Officials also said they were looking to link the grid to Egypt, and to Europe via Turkey.

The grid has been working since 2009 with trading touching the equivalent of 800,000 megawatt-hours annually, said Ahmed al-Ebrahim, chief operating officer of the Dammam-based Gulf Cooperation Council Interconnection Authority (GCCIA).

“In around five years in 2019 we will need to expand the grid as consumption is increasing around 6 to 10 percent a year,” he told reporters.

“We have started initial studies for it and we hope to start the project soon. The study will be complete in around two years.”

The current total capacity of the Gulf Cooperation Council (GCC) grid is 1,200 MW, the maximum power that can be transferred to any country at any time.

The cost of expansion could be about 20 or 30 percent of the initial $1.4 billion cost of building the grid, he said. That works out at up to $420 million.

GCC member states -- Kuwait, Saudi Arabia, Bahrain, Qatar, the United Arab Emirates and Oman -- are all part of the grid.

They shared the cost of constructing the grid based on the benefits they would accrue from it.

Each state maintains a minimal reserve level in the grid to support one another in times of emergencies.

The usage has varied from state to state depending on their needs, but the biggest was when a state faced a deficit of 3,000 MW, he said, declining to name the country.

“More than 1,100 emergency situations have been faced in the past five years in which there would have been power cuts if it weren't for the grid,” said Ebrahim.
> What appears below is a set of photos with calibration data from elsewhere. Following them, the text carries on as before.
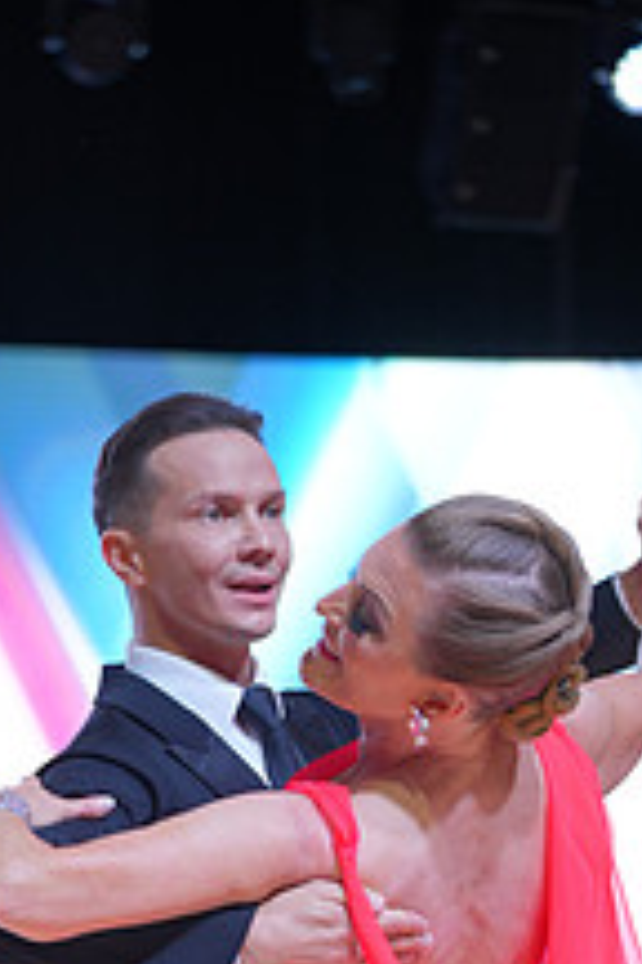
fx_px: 5029
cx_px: 194
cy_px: 1134
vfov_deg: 10.8
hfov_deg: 7.3
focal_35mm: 188
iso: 400
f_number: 2.8
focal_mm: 70
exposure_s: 1/400
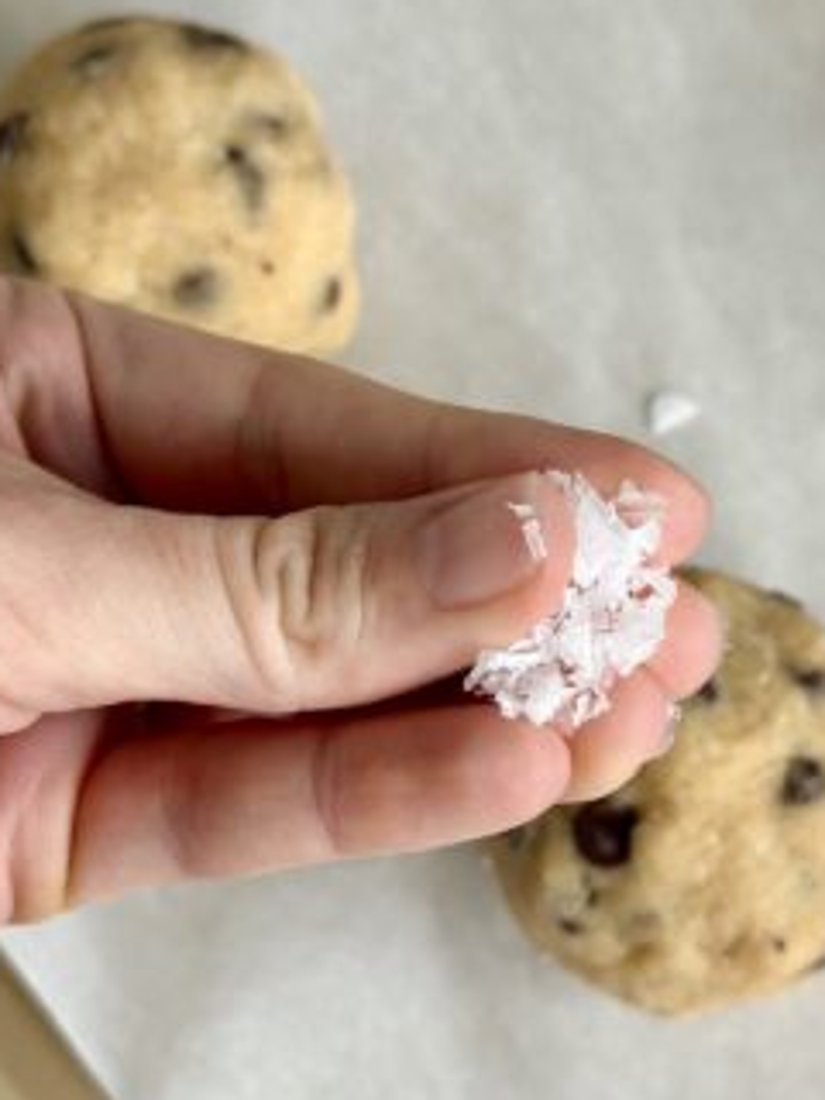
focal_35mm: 75
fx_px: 2383
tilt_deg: -79.6
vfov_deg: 26.0
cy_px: 564
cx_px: 603
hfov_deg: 19.5
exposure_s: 1/412
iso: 80
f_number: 1.78
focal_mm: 6.86
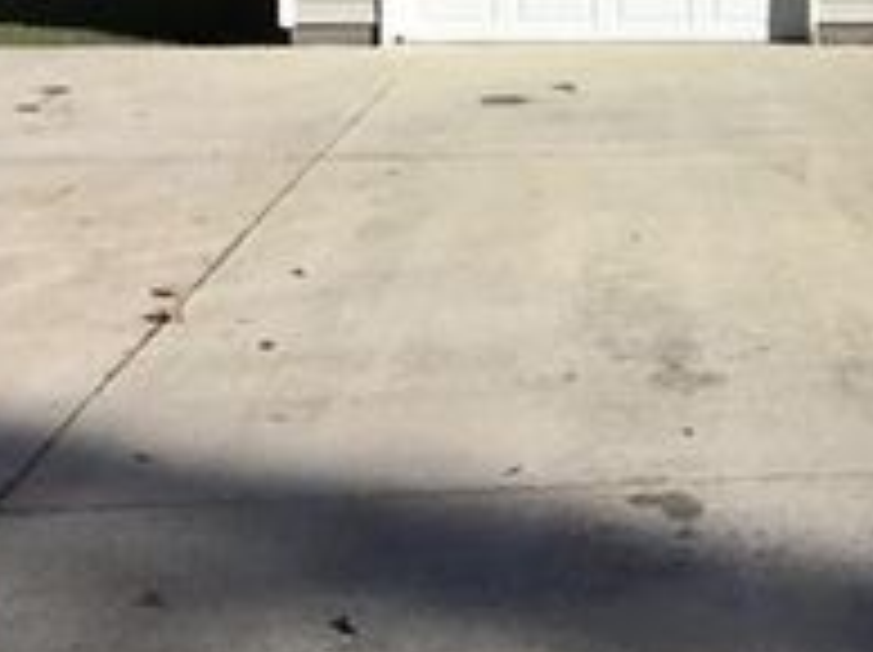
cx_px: 1066
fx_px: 2015
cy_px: -25
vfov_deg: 17.9
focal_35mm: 80
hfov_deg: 22.4
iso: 25
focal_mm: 3.3
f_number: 2.4
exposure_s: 1/2146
Electricity demand in the Gulf states peaks in the summer months of June-August, while there is surplus power during the rest of the year which can be exported outside the region.

The interconnection will also enable the six Gulf states to establish an energy trading market and in the long term link with Europe, he said.

Saleh al-Awaji, the Saudi deputy electricity minister, said a link to Europe could be established through Turkey.

“Now we are at the stage of negotiations and discussions withthe Turkish authorities in order to have a first phase connecting the regional network with Turkey,” Awaji told a meeting of the GCCIA.

The first phase of that project would involve a 5,000 MW capacity line which could potentially be doubled in a later phase, Awaji said.

Consumption in Europe peaks in winter, when the Gulf has excess capacity.

“This is why we expect to have good trading opportunities with the European market,” he said.

In the shorter term, the GCC grid aims to connect with the Egyptian network through Saudi Arabia. The two countries plan a power grid that will allow them to share up to 3,000 MW.

Awaji said bidding for that project would be launched in early 2015 and he expected it to be in operation by 2018.